Write the next part of the forum thread about the backward leg-weaving trick, picking up after its last line.

Text shown:
BEGIN

# Fun and silly



## Patty Beck (Mar 9, 2011)

I just though I would share this video of the start of weaving through my legs backwards. We have only been working on this for 3-4 sessions but it is coming along. Soon I will just reward with food instead of luring then we will change to toy. At that point if I can stay on my feet and upright - it will be a cool little trick. 


https://www.youtube.com/watch?v=VVrMVXYJkgE


----------



## Brian Anderson (Dec 2, 2010)

Patty Beck said:


> I just though I would share this video of the start of weaving through my legs backwards. We have only been working on this for 3-4 sessions but it is coming along. Soon I will just reward with food instead of luring then we will change to toy. At that point if I can stay on my feet and upright - it will be a cool little trick.

END

Supplied records:
BEGIN

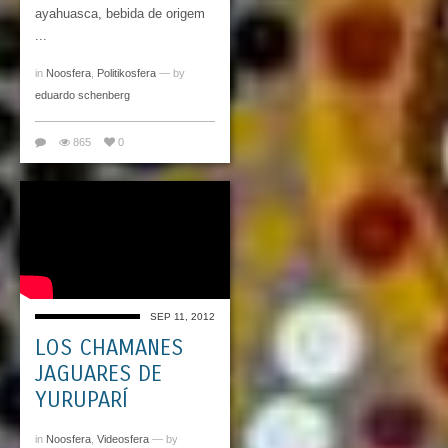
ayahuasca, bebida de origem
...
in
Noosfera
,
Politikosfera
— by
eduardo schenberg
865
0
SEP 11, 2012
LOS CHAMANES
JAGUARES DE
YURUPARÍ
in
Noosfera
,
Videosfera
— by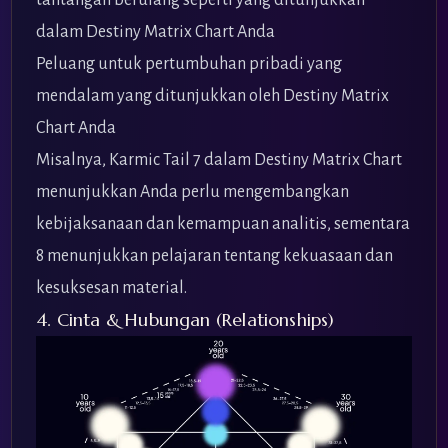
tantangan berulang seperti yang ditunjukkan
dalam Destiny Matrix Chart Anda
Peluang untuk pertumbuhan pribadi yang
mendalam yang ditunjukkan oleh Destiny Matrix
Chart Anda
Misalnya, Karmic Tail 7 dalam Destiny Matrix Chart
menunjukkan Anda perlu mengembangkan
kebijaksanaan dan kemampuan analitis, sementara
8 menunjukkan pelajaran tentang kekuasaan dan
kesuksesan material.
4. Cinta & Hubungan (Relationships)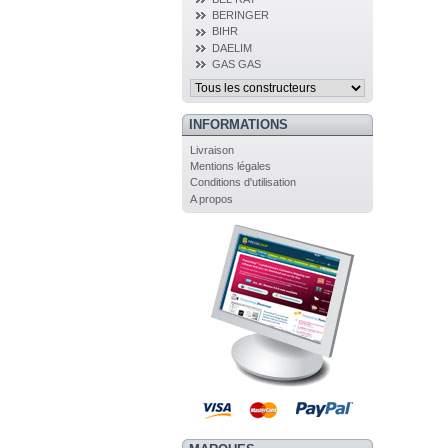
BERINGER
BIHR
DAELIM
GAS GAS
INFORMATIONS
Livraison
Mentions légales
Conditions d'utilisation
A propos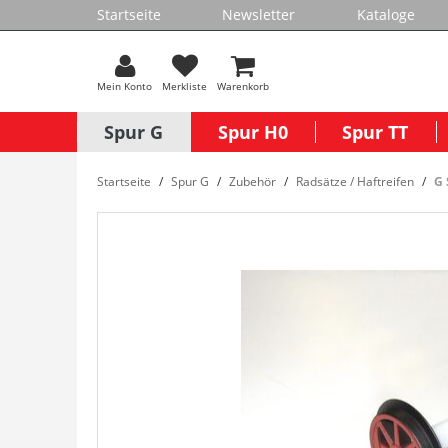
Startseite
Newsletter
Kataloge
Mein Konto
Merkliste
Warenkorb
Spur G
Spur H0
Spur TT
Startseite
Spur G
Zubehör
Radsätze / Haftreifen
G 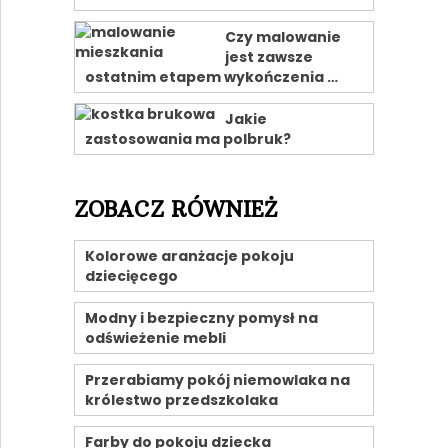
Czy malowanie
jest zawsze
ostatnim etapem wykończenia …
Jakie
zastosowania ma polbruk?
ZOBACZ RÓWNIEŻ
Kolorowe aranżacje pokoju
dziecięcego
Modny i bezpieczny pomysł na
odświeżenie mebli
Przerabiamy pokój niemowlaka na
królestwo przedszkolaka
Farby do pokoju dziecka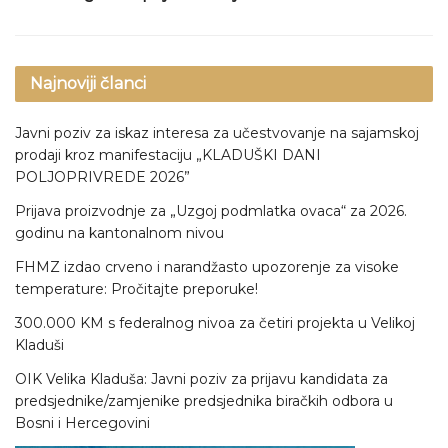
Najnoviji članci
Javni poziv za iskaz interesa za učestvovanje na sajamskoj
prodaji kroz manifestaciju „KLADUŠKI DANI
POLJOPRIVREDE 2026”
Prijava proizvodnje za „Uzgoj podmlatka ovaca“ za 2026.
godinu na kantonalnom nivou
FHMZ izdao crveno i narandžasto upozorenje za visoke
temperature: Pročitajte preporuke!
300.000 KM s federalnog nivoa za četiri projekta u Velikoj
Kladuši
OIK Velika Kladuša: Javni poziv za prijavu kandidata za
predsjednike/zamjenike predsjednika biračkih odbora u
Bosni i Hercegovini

END

Answer to this exercise:
> 
> 
> https://www.youtube.com/watch?v=VVrMVXYJkgE



I think you put the link for the other video here ...


----------



## Patty Beck (Mar 9, 2011)

Dang it.... This should be the right one...

https://www.youtube.com/watch?v=4rLN8gqX3zE


----------



## Howard Knauf (May 10, 2008)

What amazes me more than anything is that you got that horse between your legs!  Nice work.


----------



## Patty Beck (Mar 9, 2011)

Howard Knauf said:


> What amazes me more than anything is that you got that horse between your legs!  Nice work.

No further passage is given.